In cutting the deal with Levine, AKC slapped the face of every member of its affiliated clubs in California and signaled a willingness to work against the interests and beliefs of dog owners nationwide.
As justification for the deal, an AKC announcement said the legislation simply requires dog owners to follow the law and be responsible. The American Sporting Dog Alliance rejects this position, because current laws already address animal control problems and mandate penalties for noncompliance. There is no reason to make owners of intact animals into second-class citizens by imposing a double penalty and endangering their dogs.

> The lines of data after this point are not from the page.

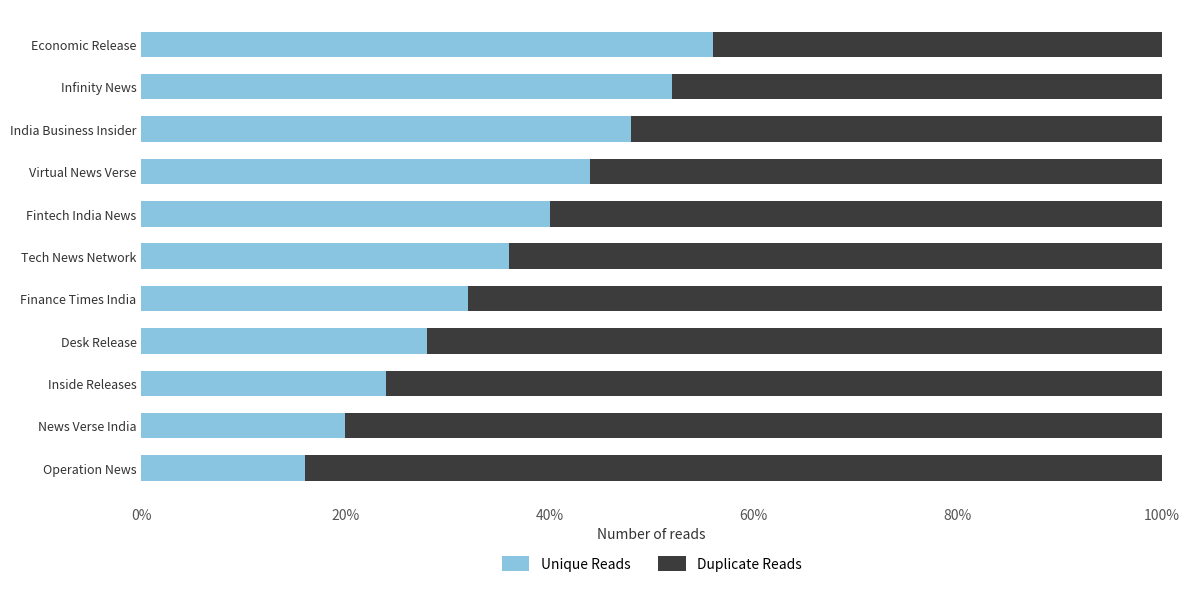

Is it true that Unique Reads equals 15.5 at Fintech India News?

False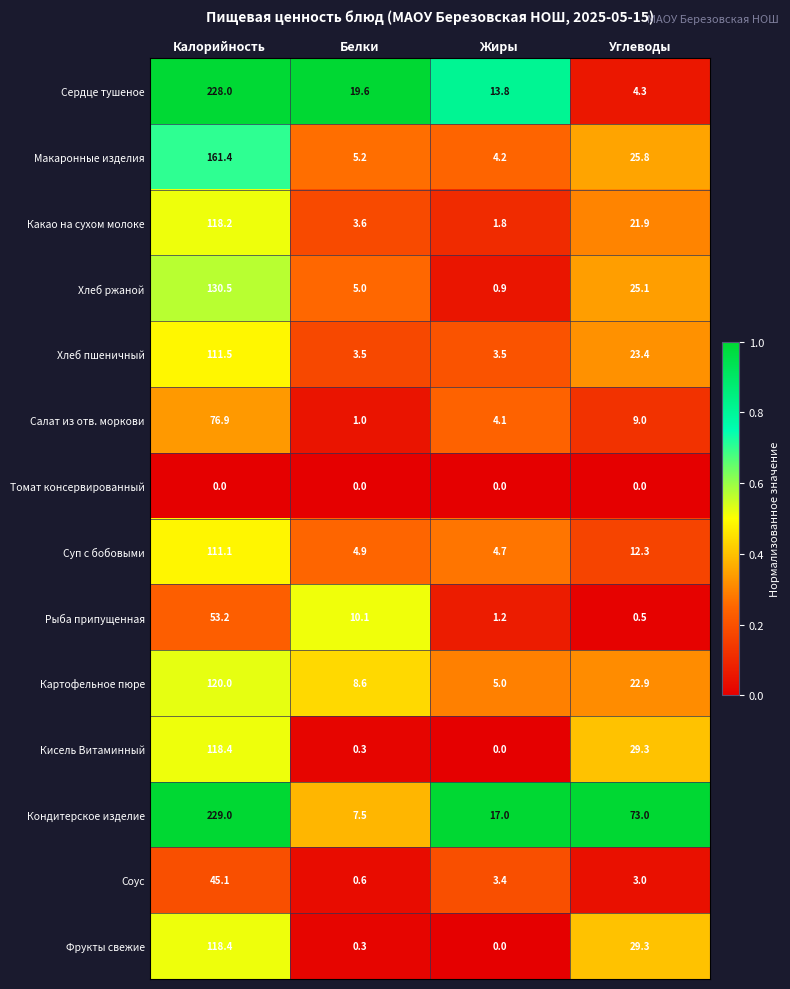

Between Калорийность and Жиры, which series saw the biggest shift?

Сердце тушеное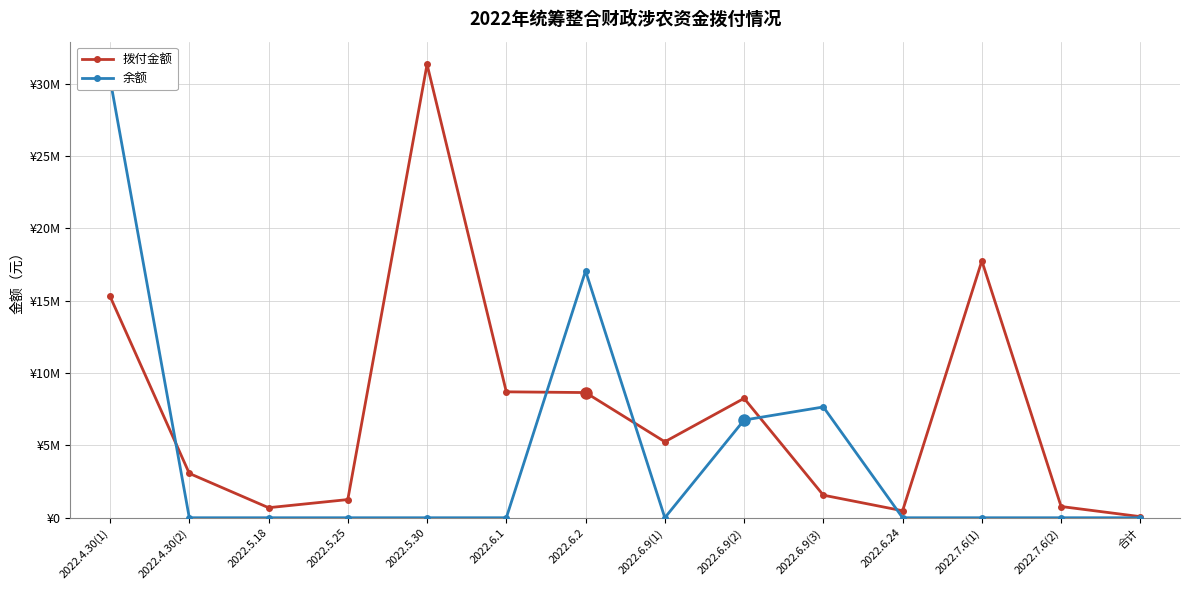

The 拨付金额 series shows 14992729 at 2022.6.1. True or false?

False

Perhaps the greatest error committed by AKC was to create division and disunity in the ranks of dog owners. This is cause for celebration among the animal rights groups, as their most successful tactic has been to divide and conquer animal owners. AKC stumbled into the trap they set.
Animal rights groups have targeted AKC as the weak link in dog owners’ advocacy groups, and are portraying the lumbering and toothless giant as the voice of all dog owners. AKC has come under sharp attack for its main function as a registry for purebred dogs, and has shown an increasing tendency to compromise with the very groups that want to destroy it. Animal rights groups oppose dog breeding in any form and regard every compromise as a victory that carries them one step closer to their long-range goal of eliminating animals from American life.
AKC apparently won two concessions in the “compromise.”
The first is that Levine inserted a provision to exempt nonresidents from the law if they can prove that their dogs are temporarily in California for shows, events, training and other legal activities. Prior versions of the bill would have made it unsafe to bring dogs into the state for AKC-sanctioned events, which would have hit AKC in the pocketbook. However, Levine also gained the assurance that his draconian law would not hurt tourism in California, thus making it more politically palatable to elected officials.
The “compromise” also eliminated a provision to allow anyone to make an anonymous complaint about dog owners, which could have led to citations and forced sterilization.
The AKC has shown clearly what it’s in the Dog ‘game’ for. To make money. They don’t care about animal health or owners rights.